Regardez d’abord autour de vous
À remarquer
- Les blasons sur les murs
- Les escaliers et les galeries
- Les anciennes salles de cours universitaires
L’histoire du lieu
Avant l’apparition de l’Archiginnasio, l’université de Bologne n’avait pas de bâtiment commun : les cours avaient lieu dans les appartements des professeurs et dans des pièces louées. On y aménagea dix salles de cours et deux grandes salles afin que les juristes étudient séparément de ceux qu’on appelait alors les artistes : les futurs philosophes, médecins, mathématiciens et naturalistes. Les escaliers et les galeries sont couverts de près de six mille blasons ; ils portent le nom de l’étudiant, sa ville natale et le groupe d’étudiants originaires d’une même terre qui l’avait élu comme représentant. L’université a quitté le palais depuis longtemps, et la bibliothèque municipale conserve des livres dans les anciennes salles de cours.
Au cours de la première année d’enseignement dans ce palais, Torquato Tasso perdit à la fois sa place à Bologne et l’argent de ses études. Le jeune poète vint ici en mille cinq cent soixante-trois pour poursuivre sa formation. Le duc d’Urbino, son protecteur, lui accorda une bourse : sans ce soutien, Tasso n’aurait pas pu étudier à l’université de Bologne.

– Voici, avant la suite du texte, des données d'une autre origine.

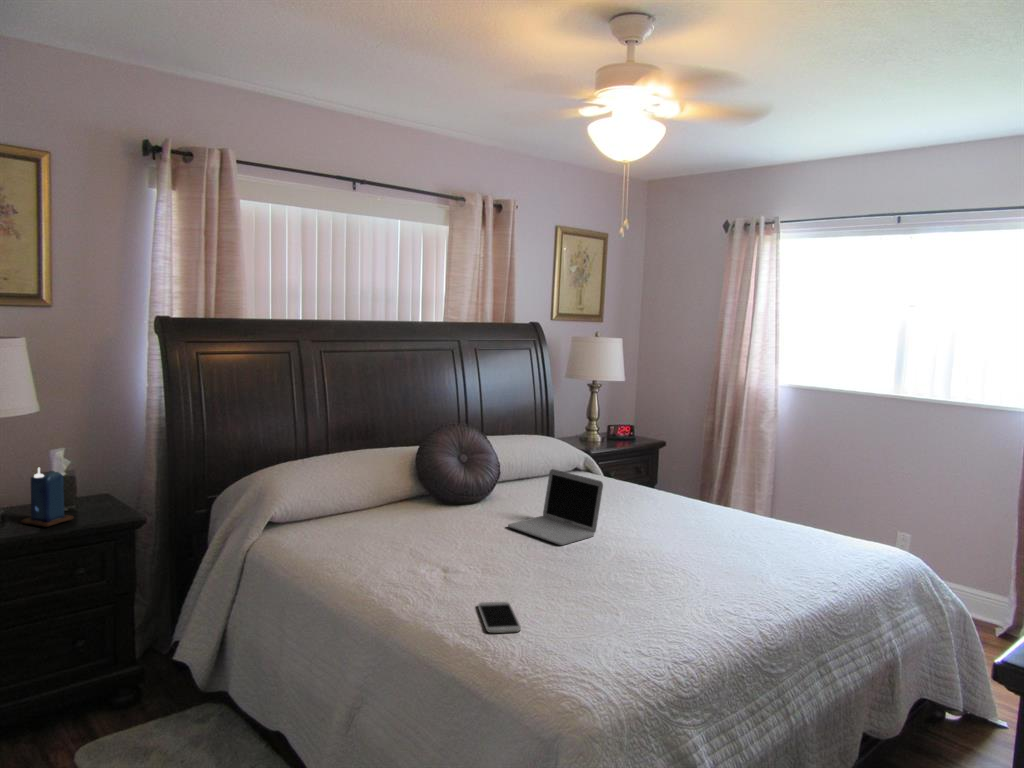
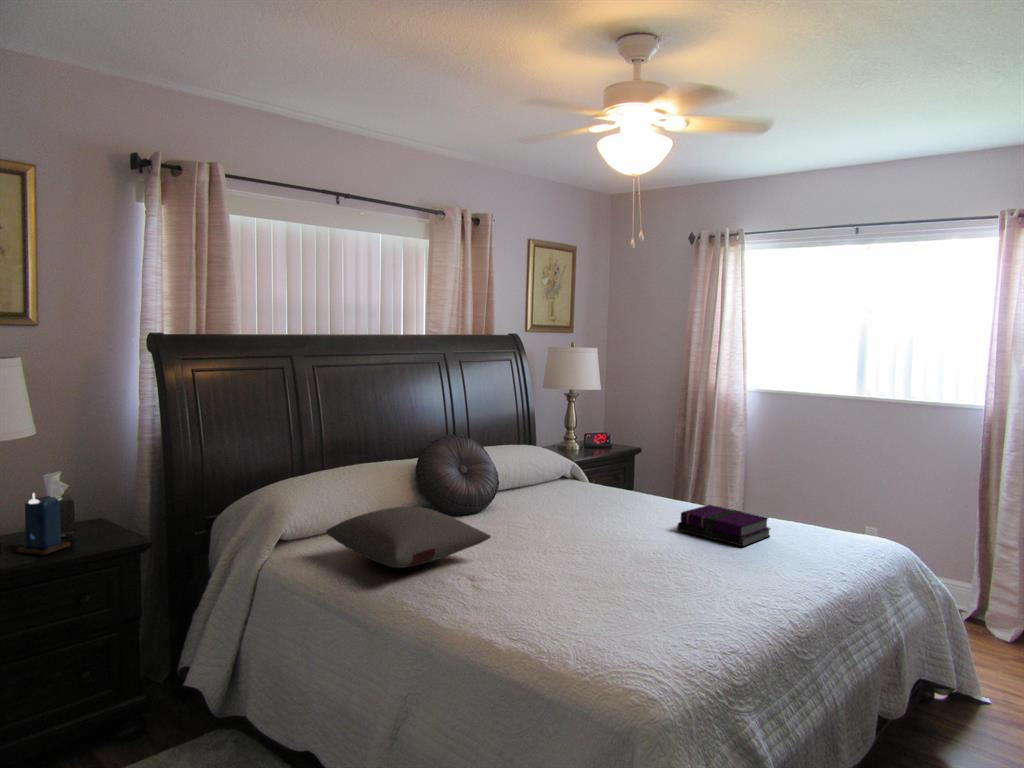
laptop: present [508,469,603,545] -> none [520,476,613,549]
pillow: none [308,495,469,556] -> present [326,506,491,568]
notebook: none [672,505,770,550] -> present [677,505,770,547]
smartphone: present [478,602,521,633] -> none [519,605,569,636]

L’université existait déjà depuis plusieurs siècles à cette époque, mais elle ne disposait pas de bâtiment commun. Les professeurs donnaient leurs cours chez eux ou dans des pièces louées. Les étudiants se regroupaient en corporations selon leur origine et participaient à la gestion des affaires universitaires.
Au milieu du seizième siècle, le pape Pie IV cherchait à réorganiser l’université selon les règles de la Contre-Réforme. Son représentant à Bologne, le cardinal Carlo Borromeo, et son adjoint, Pier Donato Cesi, reçurent pour mission de rassembler les écoles dispersées sous un même toit. Entre mille cinq cent soixante-deux et mille cinq cent soixante-trois, on aménagea ici dix salles de cours et deux grandes salles : l’une pour les juristes, l’autre pour les « artistes » — c’est ainsi qu’on appelait les étudiants en philosophie, médecine, mathématiques et sciences naturelles.
Les programmes d’études et le comportement des étudiants étaient désormais plus faciles à contrôler. Tasso éprouva presque aussitôt le nouvel ordre. Il diffusa des textes satiriques qui se moquaient de la bienséance des professeurs et de ses camarades. En mille cinq cent soixante-quatre, il fut exclu et sa bourse fut confisquée. Il ne pouvait déjà plus poursuivre ses études à Bologne. Un nouveau protecteur, Scipione Gonzaga, l’aida à s’installer à Padoue et, un an plus tard, le poète entra au service du cardinal Luigi d’Este à Ferrare.
Archiginnasio est l’ancienne appellation de la principale école universitaire. L’université occupa le palais jusqu’en mille huit cent trois ; depuis mille huit cent trente-huit, la bibliothèque municipale s’y trouve. Les anciennes salles de cours servent désormais de dépôts de livres.
Des corporations étudiantes subsistent environ six mille blasons sur les escaliers, dans les galeries et les salles. Près de chacun figurent le nom de son propriétaire, sa ville natale et sa « nation » — le groupe d’étudiants originaires d’une même terre dont les autres étudiants l’avaient élu représentant. Leurs blasons couvrirent les murs précisément au moment où les étudiants eux-mêmes perdaient le droit de gérer l’université.
Sur place
Le palais est ouvert lun-sam 09:00-19:00, fermé le dimanche. Le Teatro Anatomico et la Sala dello Stabat Mater ne se visitent que sur réservation en ligne et selon les créneaux disponibles ; la bibliothèque n’est pas une zone touristique. Bibliothèque : lun-ven 09:00-19:00, sam 09:00-14:00, dim et jours fériés fermée.
Vérifié : 28 juin 2026. Vérifiez la source officielle avant votre visite.La cour et les galeries peuvent se visiter indépendamment des salles touristiques ; il vaut mieux prévoir et réserver à l’avance la visite du théâtre anatomique de l’Archiginnasio.